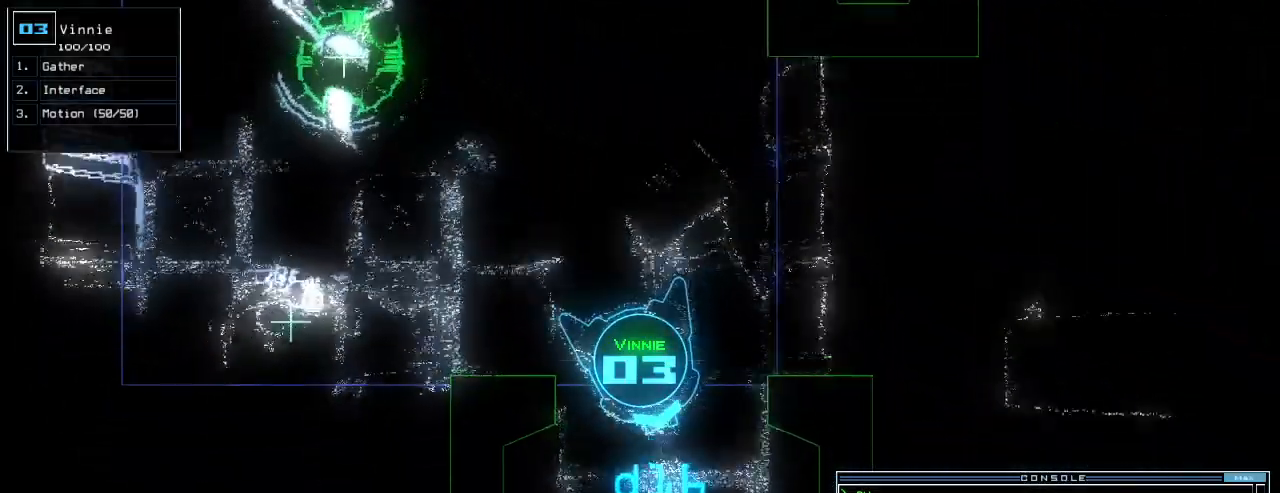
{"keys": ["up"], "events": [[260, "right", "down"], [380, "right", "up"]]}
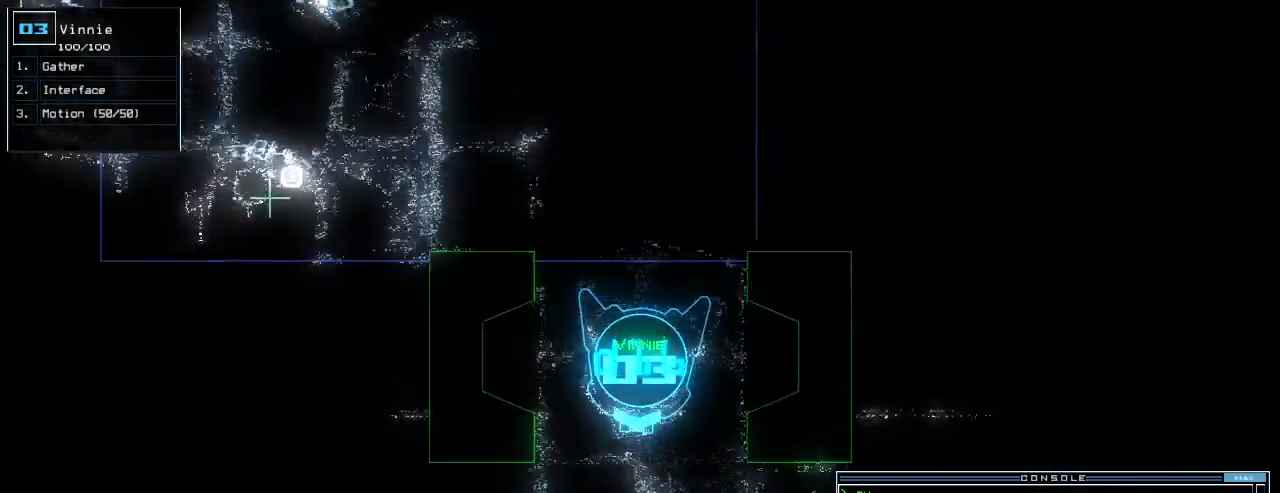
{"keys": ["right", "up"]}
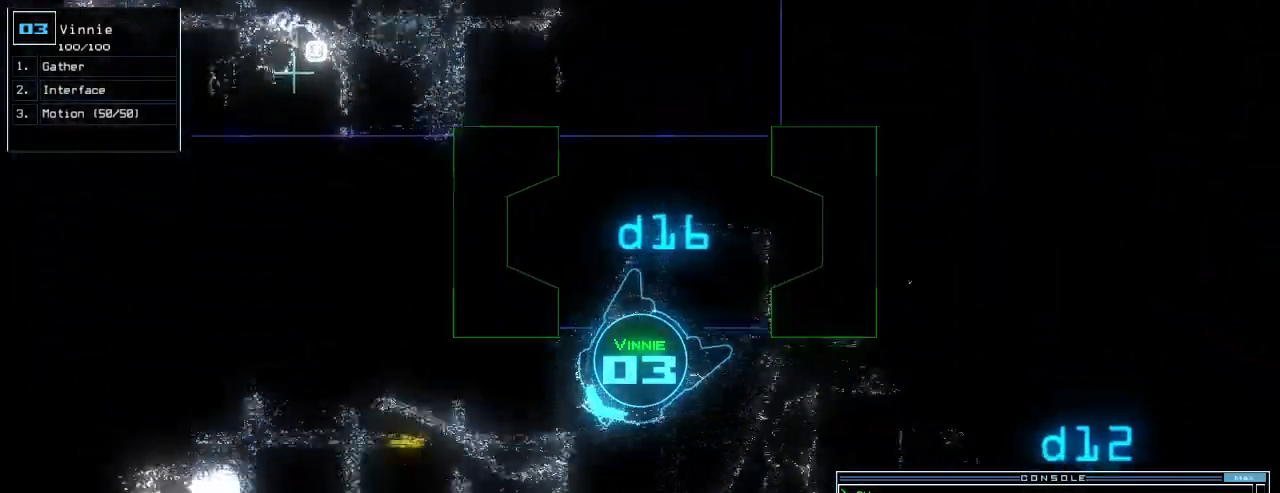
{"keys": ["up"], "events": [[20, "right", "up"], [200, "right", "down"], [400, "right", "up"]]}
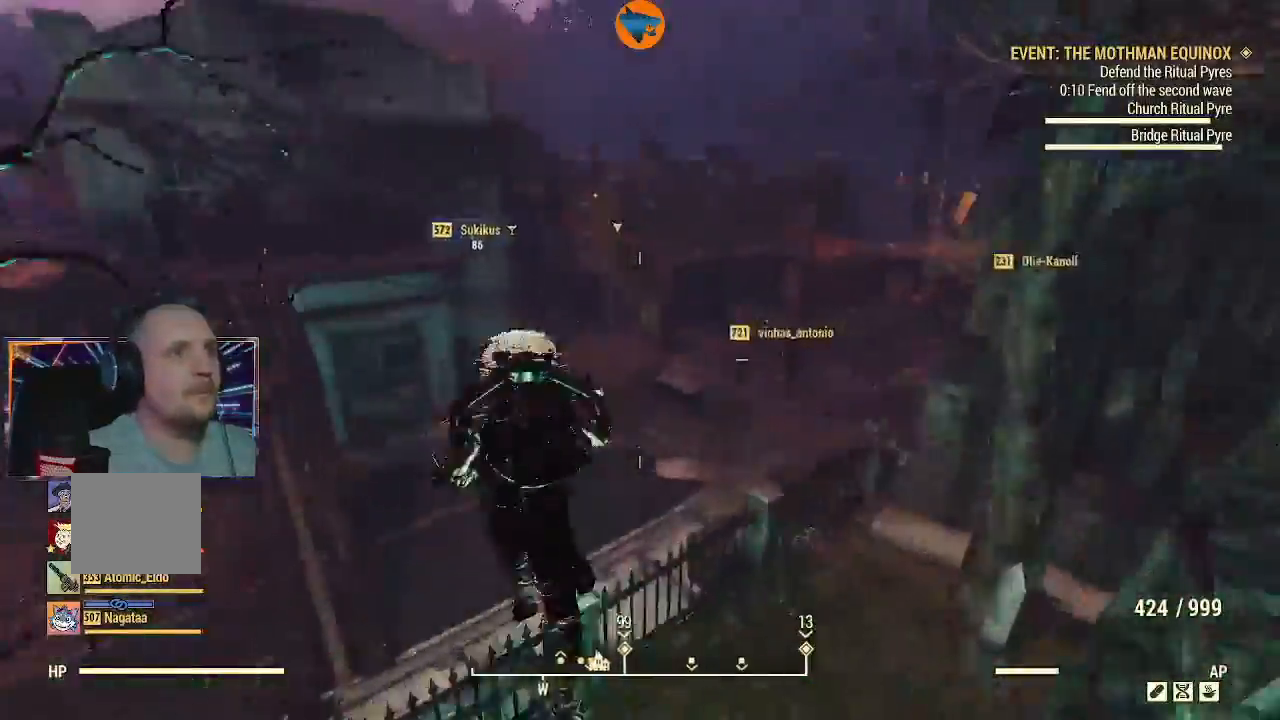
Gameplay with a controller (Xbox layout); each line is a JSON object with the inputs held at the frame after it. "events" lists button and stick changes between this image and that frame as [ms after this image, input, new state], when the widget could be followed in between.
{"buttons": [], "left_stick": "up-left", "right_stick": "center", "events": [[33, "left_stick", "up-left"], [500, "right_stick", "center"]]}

-.-.-

Retype each entry exactly as it appears, excluding any image.

{"keys": ["up"], "events": [[260, "right", "down"], [380, "right", "up"]]}
{"keys": ["right", "up"]}
{"keys": ["up"], "events": [[20, "right", "up"], [200, "right", "down"], [400, "right", "up"]]}
Gameplay with a controller (Xbox layout); each line is a JSON object with the inputs held at the frame after it. "events" lists button and stick changes between this image and that frame as [ms after this image, input, new state], when the widget could be followed in between.
{"buttons": [], "left_stick": "up-left", "right_stick": "center", "events": [[33, "left_stick", "up-left"], [500, "right_stick", "center"]]}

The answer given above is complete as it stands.